(Rendered images of charts)
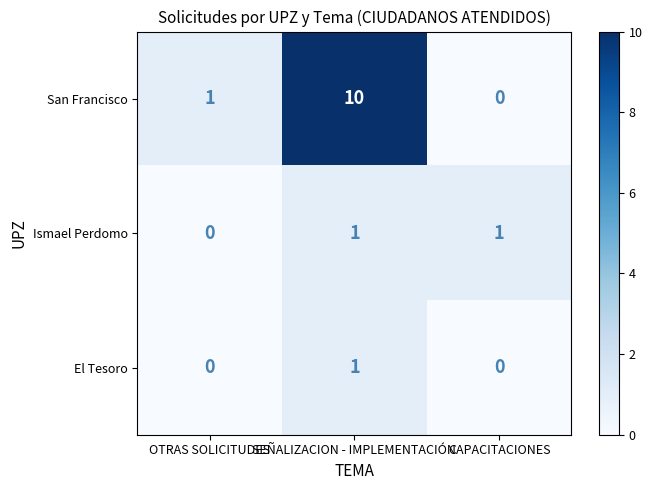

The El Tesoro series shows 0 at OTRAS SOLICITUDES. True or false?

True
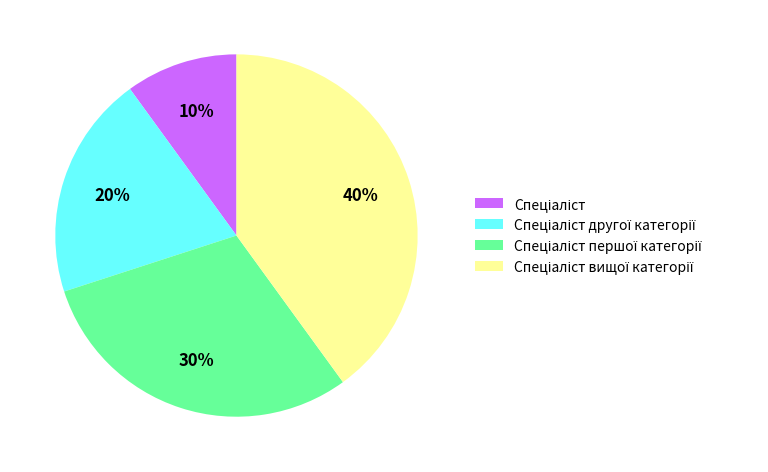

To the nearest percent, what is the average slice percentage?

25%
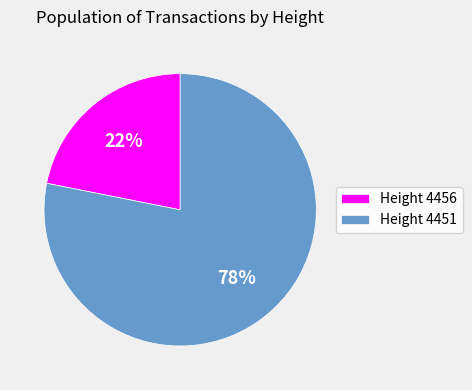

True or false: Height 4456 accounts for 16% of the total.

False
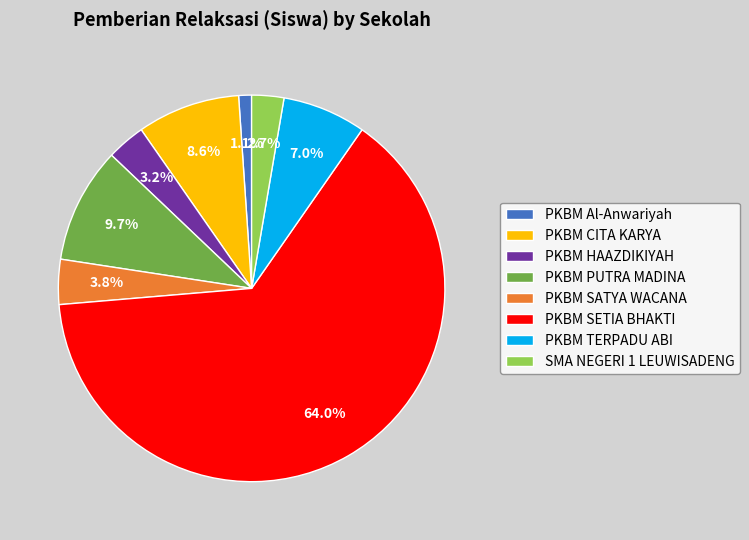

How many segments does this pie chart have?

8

(Work request): Pick out and copy each line of the items above that contains the word "True", treating uppercase and lowercase letters as distinct.

(Response to this exercise):
The El Tesoro series shows 0 at OTRAS SOLICITUDES. True or false?
True
True or false: Height 4456 accounts for 16% of the total.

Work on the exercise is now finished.